(Dataset entries)

◇ ◇ ◇ ◇ ◇

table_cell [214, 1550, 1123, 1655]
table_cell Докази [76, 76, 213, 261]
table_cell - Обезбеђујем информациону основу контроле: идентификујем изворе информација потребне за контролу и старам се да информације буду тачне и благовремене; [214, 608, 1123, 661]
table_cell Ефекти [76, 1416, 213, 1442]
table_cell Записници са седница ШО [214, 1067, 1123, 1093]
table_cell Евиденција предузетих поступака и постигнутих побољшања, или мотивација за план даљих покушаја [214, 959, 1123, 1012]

◇ ◇ ◇ ◇ ◇

Nothing in the data may be left out; copy every line exactly.

**Result**
table_cell [214, 1550, 1123, 1655]
table_cell Докази [76, 76, 213, 261]
table_cell - Обезбеђујем информациону основу контроле: идентификујем изворе информација потребне за контролу и старам се да информације буду тачне и благовремене; [214, 608, 1123, 661]
table_cell Ефекти [76, 1416, 213, 1442]
table_cell Записници са седница ШО [214, 1067, 1123, 1093]
table_cell Евиденција предузетих поступака и постигнутих побољшања, или мотивација за план даљих покушаја [214, 959, 1123, 1012]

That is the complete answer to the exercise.